_DATA SHOWN_
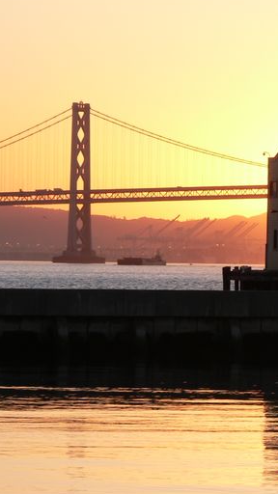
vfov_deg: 7.1
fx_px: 3971
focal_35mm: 303
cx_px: 368
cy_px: 248
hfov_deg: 4.0
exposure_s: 1/160
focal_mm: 29.7
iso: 80
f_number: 4
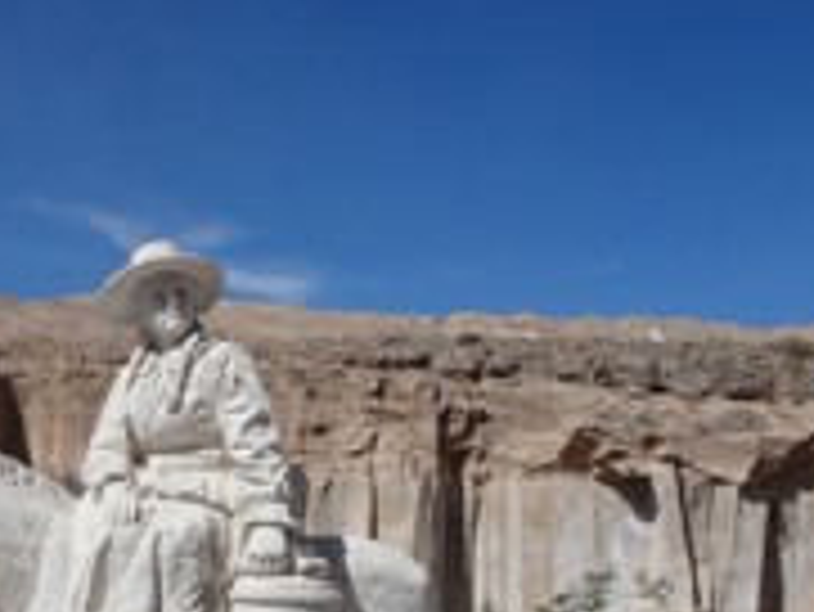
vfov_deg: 26.4
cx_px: 198
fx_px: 1247
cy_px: 585
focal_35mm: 53
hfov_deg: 35.3
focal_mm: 4.1
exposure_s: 1/2000
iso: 80
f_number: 3.5
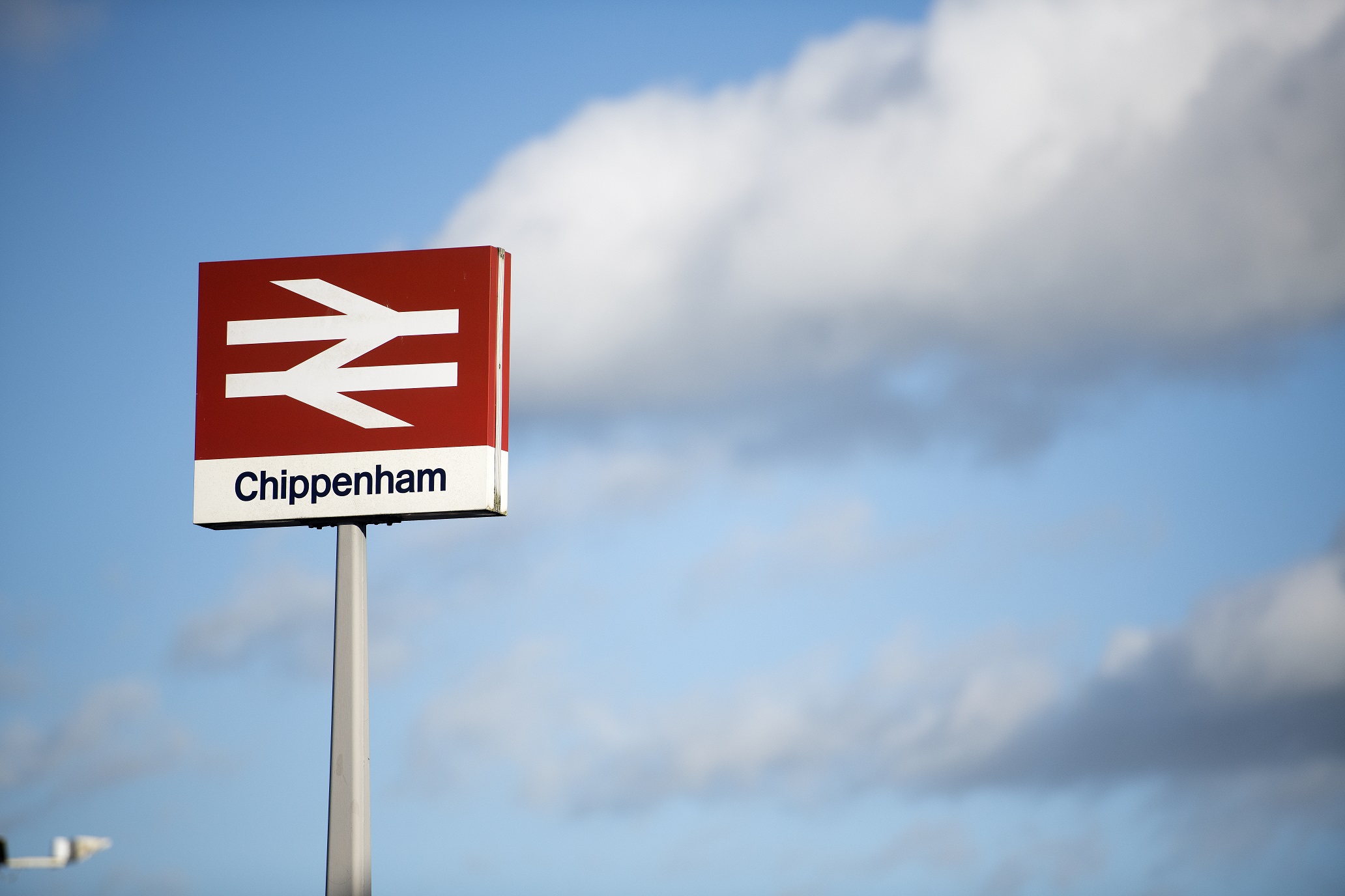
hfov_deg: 10.3
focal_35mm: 200
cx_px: 672
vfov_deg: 6.9
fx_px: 7472
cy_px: 448
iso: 250
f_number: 7.1
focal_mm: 200
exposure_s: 1/5000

_PROBLEM_
Find the line with "focal_mm: 4.1". Return it and each line after it through the end of the data, exactly, without pictures.

_WRITTEN SOLUTION_
focal_mm: 4.1
exposure_s: 1/2000
iso: 80
f_number: 3.5
hfov_deg: 10.3
focal_35mm: 200
cx_px: 672
vfov_deg: 6.9
fx_px: 7472
cy_px: 448
iso: 250
f_number: 7.1
focal_mm: 200
exposure_s: 1/5000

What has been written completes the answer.